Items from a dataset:
□ □ □ □ □ □ □

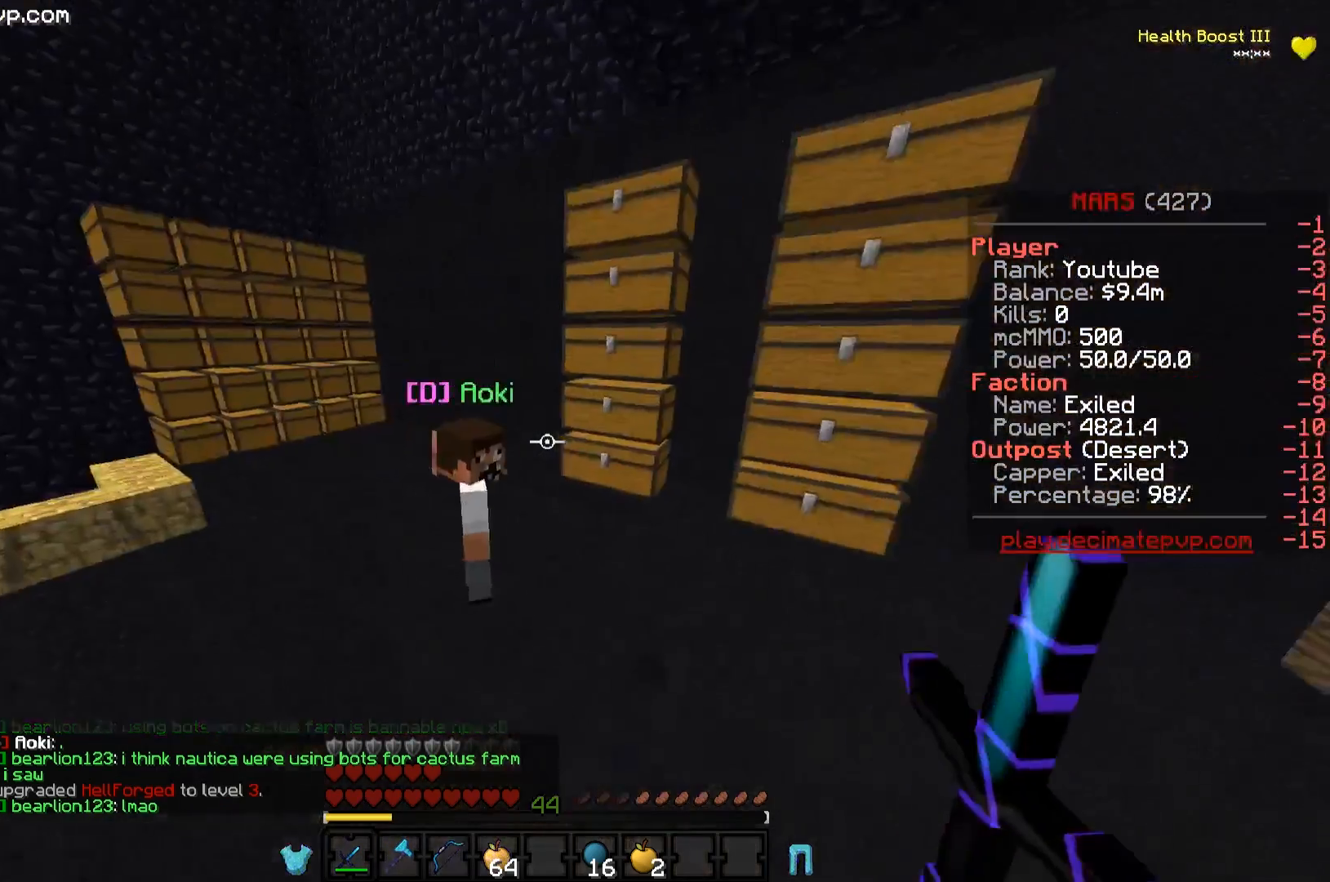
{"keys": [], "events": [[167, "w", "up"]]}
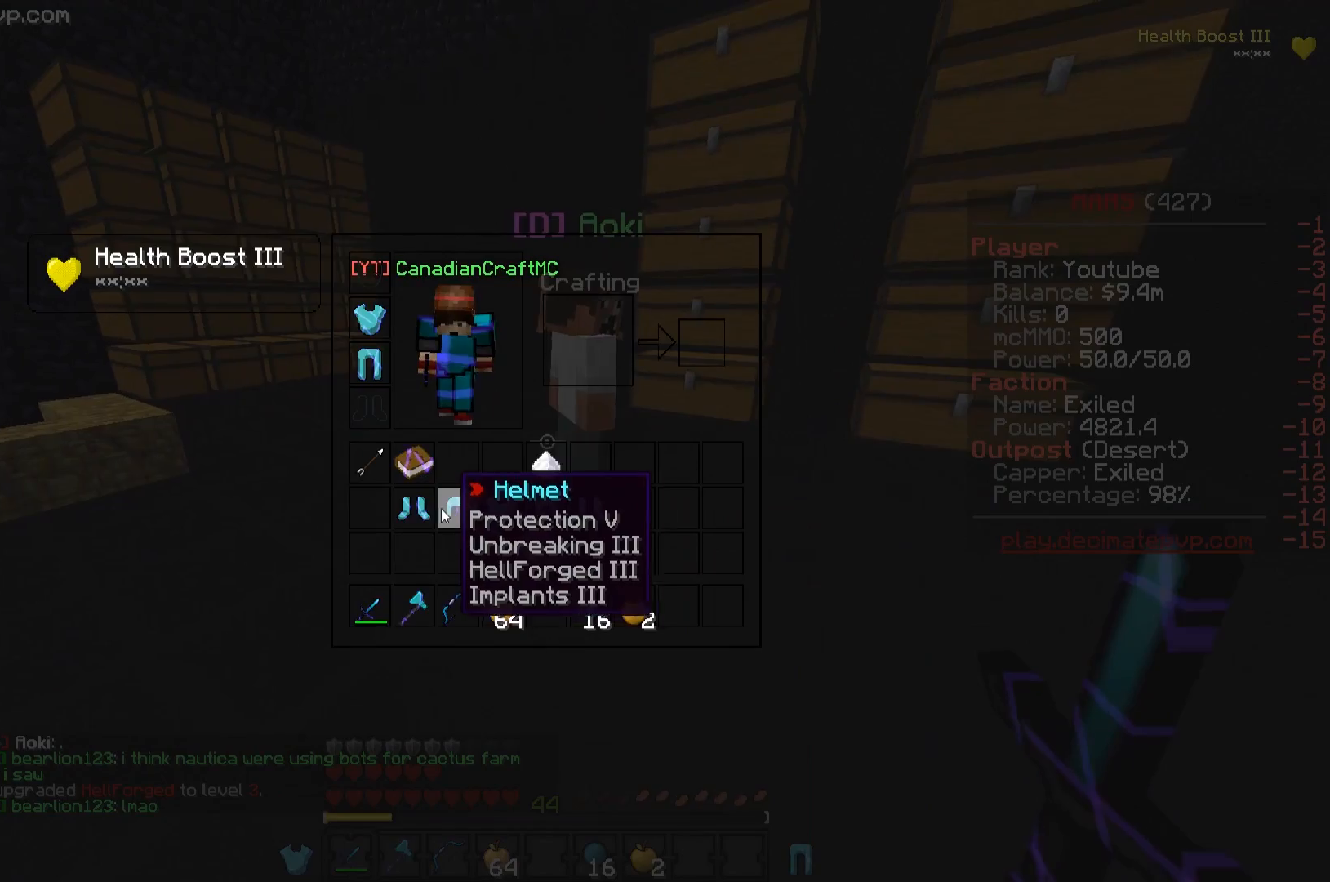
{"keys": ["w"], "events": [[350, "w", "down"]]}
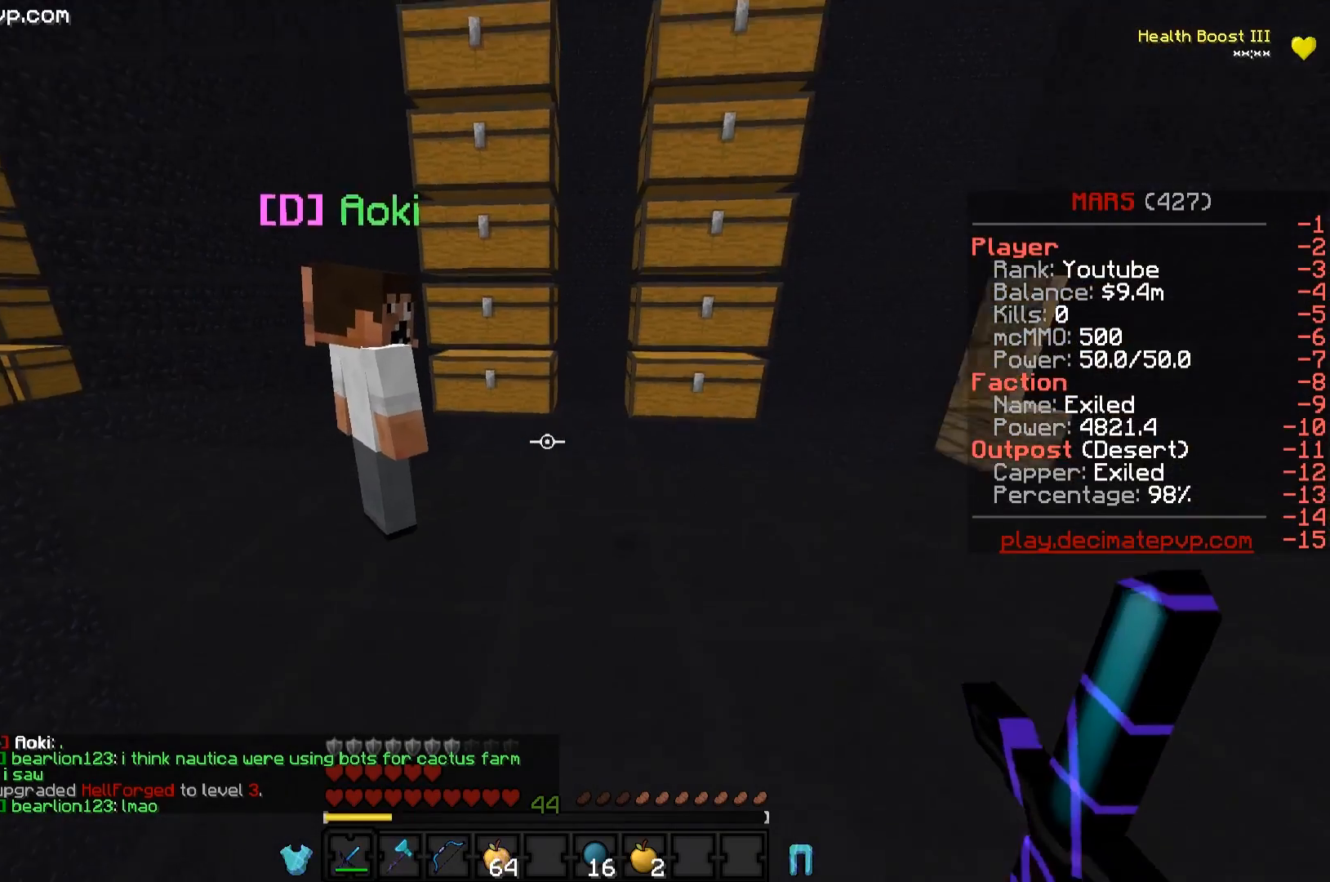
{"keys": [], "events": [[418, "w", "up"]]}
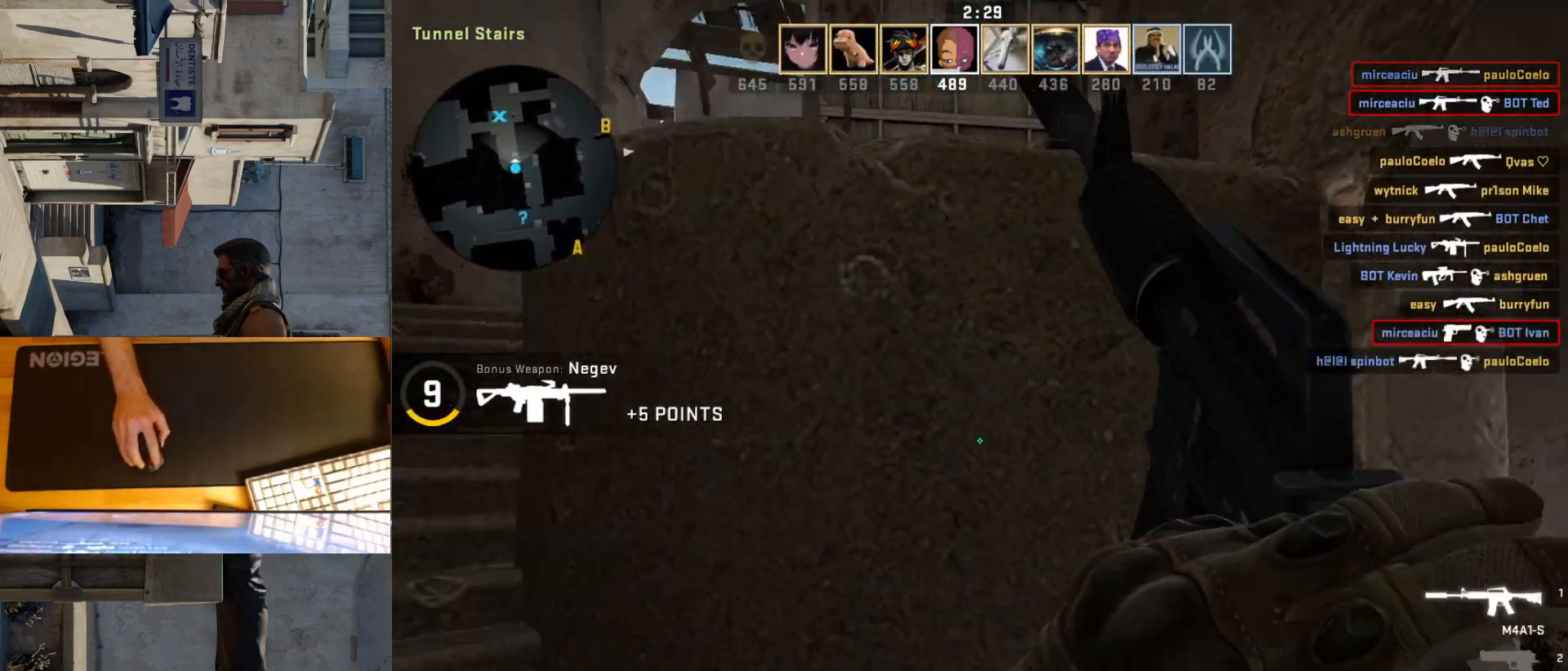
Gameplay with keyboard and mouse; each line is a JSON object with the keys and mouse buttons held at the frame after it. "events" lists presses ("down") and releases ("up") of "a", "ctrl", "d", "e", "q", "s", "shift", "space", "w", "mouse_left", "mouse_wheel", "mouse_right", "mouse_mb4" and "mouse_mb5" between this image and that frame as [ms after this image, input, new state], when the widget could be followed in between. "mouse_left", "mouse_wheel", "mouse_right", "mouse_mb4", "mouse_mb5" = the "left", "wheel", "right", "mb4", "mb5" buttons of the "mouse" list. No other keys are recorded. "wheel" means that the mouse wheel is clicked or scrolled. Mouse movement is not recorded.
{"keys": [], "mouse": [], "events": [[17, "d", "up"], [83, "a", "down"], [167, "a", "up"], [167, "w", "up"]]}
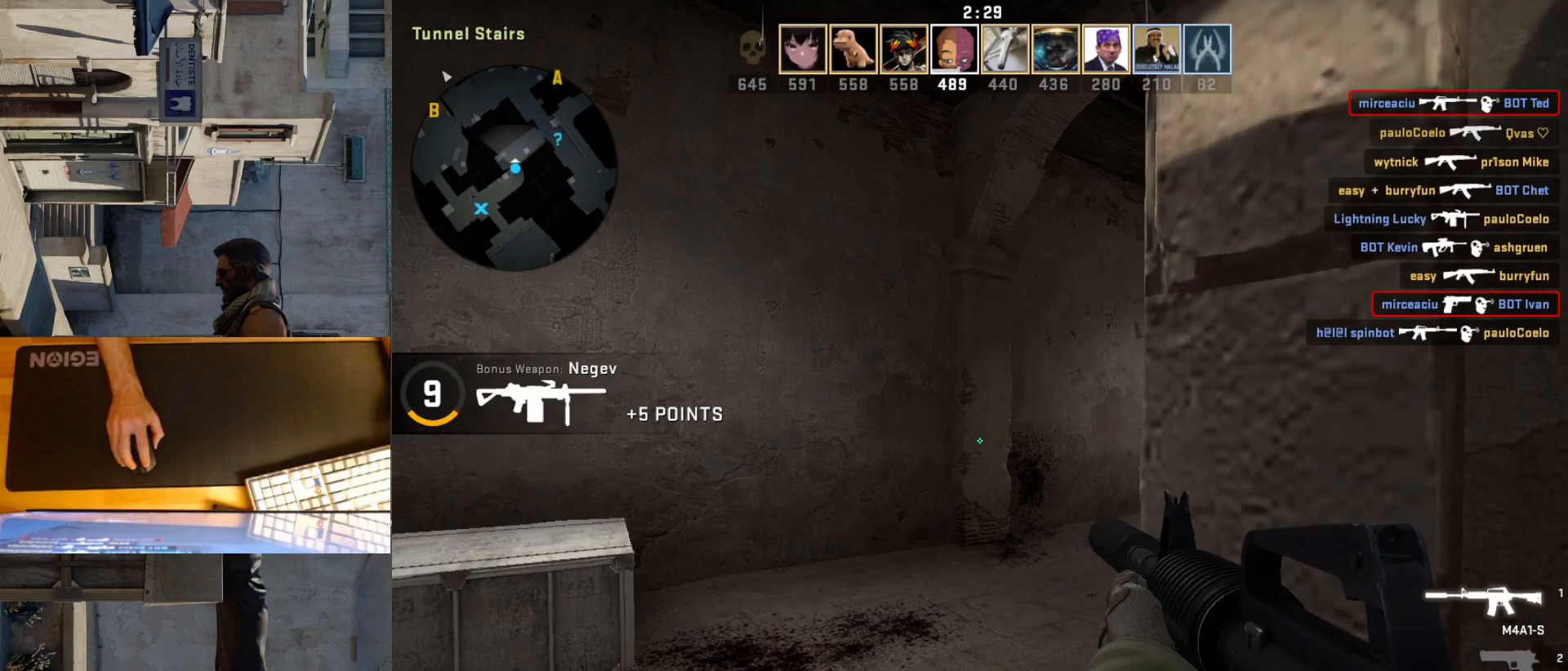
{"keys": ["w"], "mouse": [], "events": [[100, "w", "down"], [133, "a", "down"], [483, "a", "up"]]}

□ □ □ □ □ □ □

The records above are to be duplicated exactly, pictures left out.

> Output for this exercise
{"keys": [], "events": [[167, "w", "up"]]}
{"keys": ["w"], "events": [[350, "w", "down"]]}
{"keys": [], "events": [[418, "w", "up"]]}
Gameplay with keyboard and mouse; each line is a JSON object with the keys and mouse buttons held at the frame after it. "events" lists presses ("down") and releases ("up") of "a", "ctrl", "d", "e", "q", "s", "shift", "space", "w", "mouse_left", "mouse_wheel", "mouse_right", "mouse_mb4" and "mouse_mb5" between this image and that frame as [ms after this image, input, new state], when the widget could be followed in between. "mouse_left", "mouse_wheel", "mouse_right", "mouse_mb4", "mouse_mb5" = the "left", "wheel", "right", "mb4", "mb5" buttons of the "mouse" list. No other keys are recorded. "wheel" means that the mouse wheel is clicked or scrolled. Mouse movement is not recorded.
{"keys": [], "mouse": [], "events": [[17, "d", "up"], [83, "a", "down"], [167, "a", "up"], [167, "w", "up"]]}
{"keys": ["w"], "mouse": [], "events": [[100, "w", "down"], [133, "a", "down"], [483, "a", "up"]]}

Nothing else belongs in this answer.